При этом в своеобразной одномоментности сознания, еще почти до распаковывания посылки, ему пригрезилось, что этот подарок (или как он его ни назови) содержал в себе угрозу для него самого. Не прилагая к этому усилия, он, Левинсон, стал обладателем оружия, бесхитростного технического механизма, воплощения надежности и точности, нацеленного лишь на достижение все определяющей цели. Разве оружие являлось чем-то иным, кроме как приспособлением для ускорения полета частички металла, сделанного для того, чтобы прицельно попасть в живое тело, пробить его, то есть поранить или разрушить?

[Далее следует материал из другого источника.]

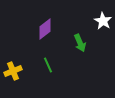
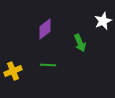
white star: rotated 18 degrees clockwise
green line: rotated 63 degrees counterclockwise
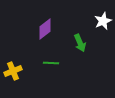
green line: moved 3 px right, 2 px up
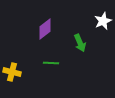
yellow cross: moved 1 px left, 1 px down; rotated 36 degrees clockwise
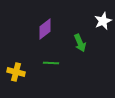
yellow cross: moved 4 px right
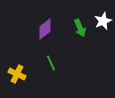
green arrow: moved 15 px up
green line: rotated 63 degrees clockwise
yellow cross: moved 1 px right, 2 px down; rotated 12 degrees clockwise
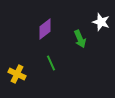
white star: moved 2 px left, 1 px down; rotated 30 degrees counterclockwise
green arrow: moved 11 px down
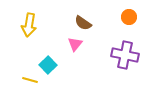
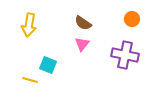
orange circle: moved 3 px right, 2 px down
pink triangle: moved 7 px right
cyan square: rotated 24 degrees counterclockwise
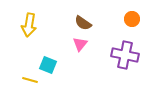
pink triangle: moved 2 px left
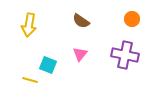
brown semicircle: moved 2 px left, 2 px up
pink triangle: moved 10 px down
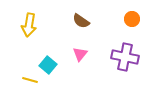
purple cross: moved 2 px down
cyan square: rotated 18 degrees clockwise
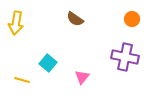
brown semicircle: moved 6 px left, 2 px up
yellow arrow: moved 13 px left, 2 px up
pink triangle: moved 2 px right, 23 px down
cyan square: moved 2 px up
yellow line: moved 8 px left
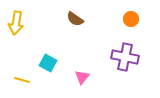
orange circle: moved 1 px left
cyan square: rotated 12 degrees counterclockwise
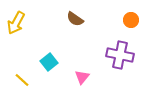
orange circle: moved 1 px down
yellow arrow: rotated 20 degrees clockwise
purple cross: moved 5 px left, 2 px up
cyan square: moved 1 px right, 1 px up; rotated 24 degrees clockwise
yellow line: rotated 28 degrees clockwise
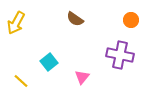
yellow line: moved 1 px left, 1 px down
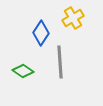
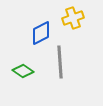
yellow cross: rotated 10 degrees clockwise
blue diamond: rotated 30 degrees clockwise
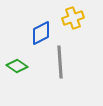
green diamond: moved 6 px left, 5 px up
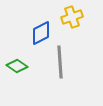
yellow cross: moved 1 px left, 1 px up
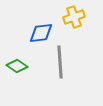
yellow cross: moved 2 px right
blue diamond: rotated 20 degrees clockwise
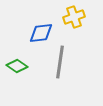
gray line: rotated 12 degrees clockwise
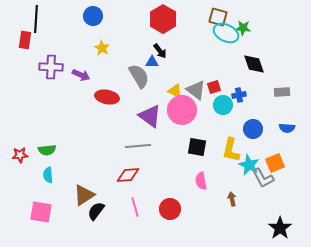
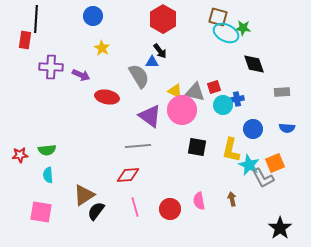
gray triangle at (196, 90): moved 1 px left, 2 px down; rotated 25 degrees counterclockwise
blue cross at (239, 95): moved 2 px left, 4 px down
pink semicircle at (201, 181): moved 2 px left, 20 px down
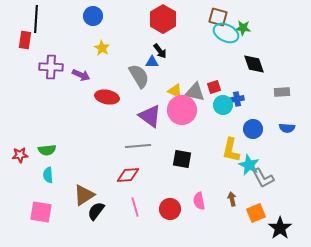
black square at (197, 147): moved 15 px left, 12 px down
orange square at (275, 163): moved 19 px left, 50 px down
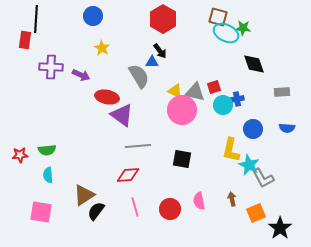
purple triangle at (150, 116): moved 28 px left, 1 px up
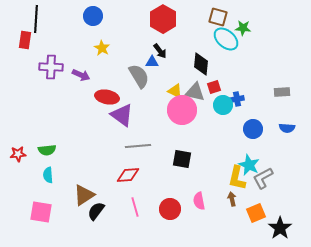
cyan ellipse at (226, 33): moved 6 px down; rotated 15 degrees clockwise
black diamond at (254, 64): moved 53 px left; rotated 25 degrees clockwise
yellow L-shape at (231, 150): moved 6 px right, 28 px down
red star at (20, 155): moved 2 px left, 1 px up
gray L-shape at (263, 178): rotated 90 degrees clockwise
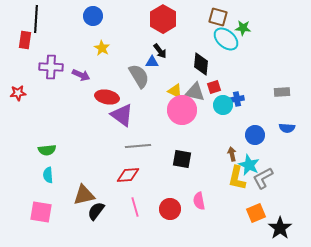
blue circle at (253, 129): moved 2 px right, 6 px down
red star at (18, 154): moved 61 px up
brown triangle at (84, 195): rotated 20 degrees clockwise
brown arrow at (232, 199): moved 45 px up
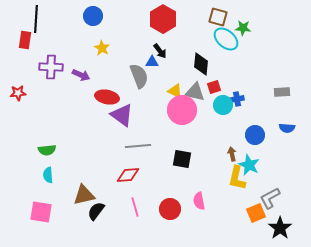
gray semicircle at (139, 76): rotated 10 degrees clockwise
gray L-shape at (263, 178): moved 7 px right, 20 px down
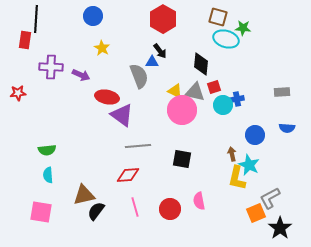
cyan ellipse at (226, 39): rotated 25 degrees counterclockwise
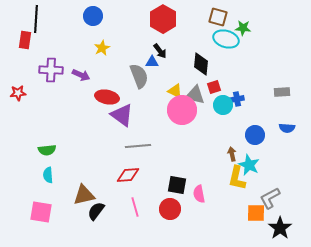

А разве самое элегантное оружие в конечном итоге являлось чем-то иным, кроме камня, которым с надежного расстояния проламывали череп своему соседу, нисколько не замарав себя?.. Или же какой-нибудь железякой, годной для того, чтобы с использованием чужой, не своей, силы въехать кому-нибудь по ребрам. Да и какая была разница между тем, кто примитивно убил своего ближнего, придушил или прирезал его, и тем, кто в еще более примитивной форме пристрелил своего визави с такого расстояния, когда уже непозволительно промахнуться? Разве что убийца, душитель и палач был более честным. Фактически убийство на расстоянии было безличным. Здесь уже не действовал принцип «глаза в глаза», противостояние перестало быть поединком, а в результате применения оружия данный акт, сам процесс убиения, утратил свою конкретно-практическую суть и свелся просто к принятию мгновенного решения. Там, где незначительным фактическим усилием всего лишь приводится в действие созданный чужой рукой механизм, все происходящее оборачивается скорее абстрактным и каким-то невыразительным решением, чем осознанным действием. Но то, что и это не было последним словом, стало ему известно позже.